++++ Pasaje citado

23 de diciembre de 2013
MACHETES EN EL ASFALTO
Hace sólo un momento
que acabo de llegar a casa, pero no pude evitar sentarme inmediatamente en la
computadora y escribir esto que estás leyendo.
Cada verano
me fui poniendo más viejo, y son muchos veranos. Me fui olvidando poco a poco de esos aires de Navidad que comenzaban a
primeros de diciembre, cuando terminaban las clases, entre el olor de los jazmines y los duraznos, los
chicos jugando bajo un sol de fuego y la mirada vigilante y protectora de
nuestros padres.
Insensiblemente nos deslizábamos hacia el
próximo año, con esa parada tan emotiva en el encuentro familiar de Nochebuena, donde todo prometía ser bueno y feliz para siempre. Luego, verano tras verano me fue ganando el
desencanto.
Pero hace un rato, no más de una hora,
volví a recuperar el significado del 24 de diciembre, y volveré a sentirlo
mañana como cuando era un niño de diez, hace
ya más de sesenta años.
Pero basta de cháchara, que aquí va la explicación.
Vengo del dentista, donde desde hace casi un mes voy dos veces por semana por un largo
tratamiento. Viajo desde Belgrano hasta
Villa Pueyrredón, y de regreso tomo el ómnibus107 ó el 114 en la esquina de las
avenidas Mosconi y de los Constituyentes hasta Cabildo.
Mosconi es una ancha avenida de una sola
mano, y esperando por primera vez el ómnibus, hace casi un mes, observé a un
muchacho de rasgos aindiados, de no más de diecisiete o dieciocho años, que como
tantos otros en esta época de necesidades insatisfechas, trata de sobrevivir mostrando a su
público, en su mayoría automovilistas
indiferentes, lo que sabe hacer, lo que muchas veces es, por suerte, merecedor tanto de un aplauso como de una aprobación en
metálico.
Me dejó paralizado de asombro. Dejé pasar varios
colectivos y repetía su número cada corte de semáforo, una vez tras otra.
Su número era de
circo, de los mejores circos. Hacía
prestidigitación no con pelotitas ni clavas de madera, sino con tres machetes de gran tamaño, que golpeaba
cada tanto, para probar su legitimidad con su pesado sonido metálico.

++++++++

- [Problema planteado a] Reescribe en forma de lista el párrafo del pasaje citado que empieza con «Vengo del dentista» y conserva sus datos principales.
El pasaje citado y los registros no guardan relación entre sí.

++++ Materiales proporcionados

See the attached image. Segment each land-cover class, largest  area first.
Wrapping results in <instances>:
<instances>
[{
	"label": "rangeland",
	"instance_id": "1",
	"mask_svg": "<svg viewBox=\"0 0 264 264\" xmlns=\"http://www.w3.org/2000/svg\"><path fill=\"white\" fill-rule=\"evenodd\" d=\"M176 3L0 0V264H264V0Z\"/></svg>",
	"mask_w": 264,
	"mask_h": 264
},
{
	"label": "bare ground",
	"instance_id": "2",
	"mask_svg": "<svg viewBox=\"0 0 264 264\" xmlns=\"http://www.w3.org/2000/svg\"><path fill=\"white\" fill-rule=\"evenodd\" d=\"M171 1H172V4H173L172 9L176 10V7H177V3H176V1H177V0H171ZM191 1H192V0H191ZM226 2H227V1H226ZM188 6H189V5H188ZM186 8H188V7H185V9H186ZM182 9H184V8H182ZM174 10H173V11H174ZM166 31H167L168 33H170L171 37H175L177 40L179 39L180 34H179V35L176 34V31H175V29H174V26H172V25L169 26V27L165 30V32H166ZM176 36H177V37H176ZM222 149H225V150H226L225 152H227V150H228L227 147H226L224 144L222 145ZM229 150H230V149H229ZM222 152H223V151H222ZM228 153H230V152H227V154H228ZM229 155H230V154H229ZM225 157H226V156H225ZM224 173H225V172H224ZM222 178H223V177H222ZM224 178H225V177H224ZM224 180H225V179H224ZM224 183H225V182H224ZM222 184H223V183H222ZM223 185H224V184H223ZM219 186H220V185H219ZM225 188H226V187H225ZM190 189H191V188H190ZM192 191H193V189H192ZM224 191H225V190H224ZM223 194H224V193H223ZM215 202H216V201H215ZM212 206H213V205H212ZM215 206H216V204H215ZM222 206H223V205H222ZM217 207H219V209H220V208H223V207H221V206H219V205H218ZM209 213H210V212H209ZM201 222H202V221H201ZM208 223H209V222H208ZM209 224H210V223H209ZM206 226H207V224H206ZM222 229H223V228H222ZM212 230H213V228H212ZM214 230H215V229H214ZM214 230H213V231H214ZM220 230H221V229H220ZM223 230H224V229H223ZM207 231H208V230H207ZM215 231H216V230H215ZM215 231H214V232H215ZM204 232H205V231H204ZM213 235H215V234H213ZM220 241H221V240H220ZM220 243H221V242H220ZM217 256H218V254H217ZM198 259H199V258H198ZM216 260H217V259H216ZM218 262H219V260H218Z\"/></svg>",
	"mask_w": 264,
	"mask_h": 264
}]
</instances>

++++++++

- [Problema planteado b] Vuelca todas las líneas de los registros en una tabla Markdown con las columnas «Nº» y «Línea», numera las filas y omite las líneas en blanco.

- [Solución de la tarea a]
- Quien narra vuelve del dentista, adonde va dos veces por semana desde hace casi un mes por un largo tratamiento.
- Viaja desde Belgrano hasta Villa Pueyrredón.
- Para regresar toma el ómnibus 107 o el 114 en la esquina de las avenidas Mosconi y de los Constituyentes, hasta Cabildo.

- [Solución de la tarea b]
| Nº | Línea |
|---|---|
| 1 | See the attached image. Segment each land-cover class, largest  area first. |
| 2 | Wrapping results in <instances>: |
| 3 | <instances> |
| 4 | [{ |
| 5 | 	"label": "rangeland", |
| 6 | 	"instance_id": "1", |
| 7 | 	"mask_svg": "<svg viewBox=\"0 0 264 264\" xmlns=\"http://www.w3.org/2000/svg\"><path fill=\"white\" fill-rule=\"evenodd\" d=\"M176 3L0 0V264H264V0Z\"/></svg>", |
| 8 | 	"mask_w": 264, |
| 9 | 	"mask_h": 264 |
| 10 | }, |
| 11 | { |
| 12 | 	"label": "bare ground", |
| 13 | 	"instance_id": "2", |
| 14 | 	"mask_svg": "<svg viewBox=\"0 0 264 264\" xmlns=\"http://www.w3.org/2000/svg\"><path fill=\"white\" fill-rule=\"evenodd\" d=\"M171 1H172V4H173L172 9L176 10V7H177V3H176V1H177V0H171ZM191 1H192V0H191ZM226 2H227V1H226ZM188 6H189V5H188ZM186 8H188V7H185V9H186ZM182 9H184V8H182ZM174 10H173V11H174ZM166 31H167L168 33H170L171 37H175L177 40L179 39L180 34H179V35L176 34V31H175V29H174V26H172V25L169 26V27L165 30V32H166ZM176 36H177V37H176ZM222 149H225V150H226L225 152H227V150H228L227 147H226L224 144L222 145ZM229 150H230V149H229ZM222 152H223V151H222ZM228 153H230V152H227V154H228ZM229 155H230V154H229ZM225 157H226V156H225ZM224 173H225V172H224ZM222 178H223V177H222ZM224 178H225V177H224ZM224 180H225V179H224ZM224 183H225V182H224ZM222 184H223V183H222ZM223 185H224V184H223ZM219 186H220V185H219ZM225 188H226V187H225ZM190 189H191V188H190ZM192 191H193V189H192ZM224 191H225V190H224ZM223 194H224V193H223ZM215 202H216V201H215ZM212 206H213V205H212ZM215 206H216V204H215ZM222 206H223V205H222ZM217 207H219V209H220V208H223V207H221V206H219V205H218ZM209 213H210V212H209ZM201 222H202V221H201ZM208 223H209V222H208ZM209 224H210V223H209ZM206 226H207V224H206ZM222 229H223V228H222ZM212 230H213V228H212ZM214 230H215V229H214ZM214 230H213V231H214ZM220 230H221V229H220ZM223 230H224V229H223ZM207 231H208V230H207ZM215 231H216V230H215ZM215 231H214V232H215ZM204 232H205V231H204ZM213 235H215V234H213ZM220 241H221V240H220ZM220 243H221V242H220ZM217 256H218V254H217ZM198 259H199V258H198ZM216 260H217V259H216ZM218 262H219V260H218Z\"/></svg>", |
| 15 | 	"mask_w": 264, |
| 16 | 	"mask_h": 264 |
| 17 | }] |
| 18 | </instances> |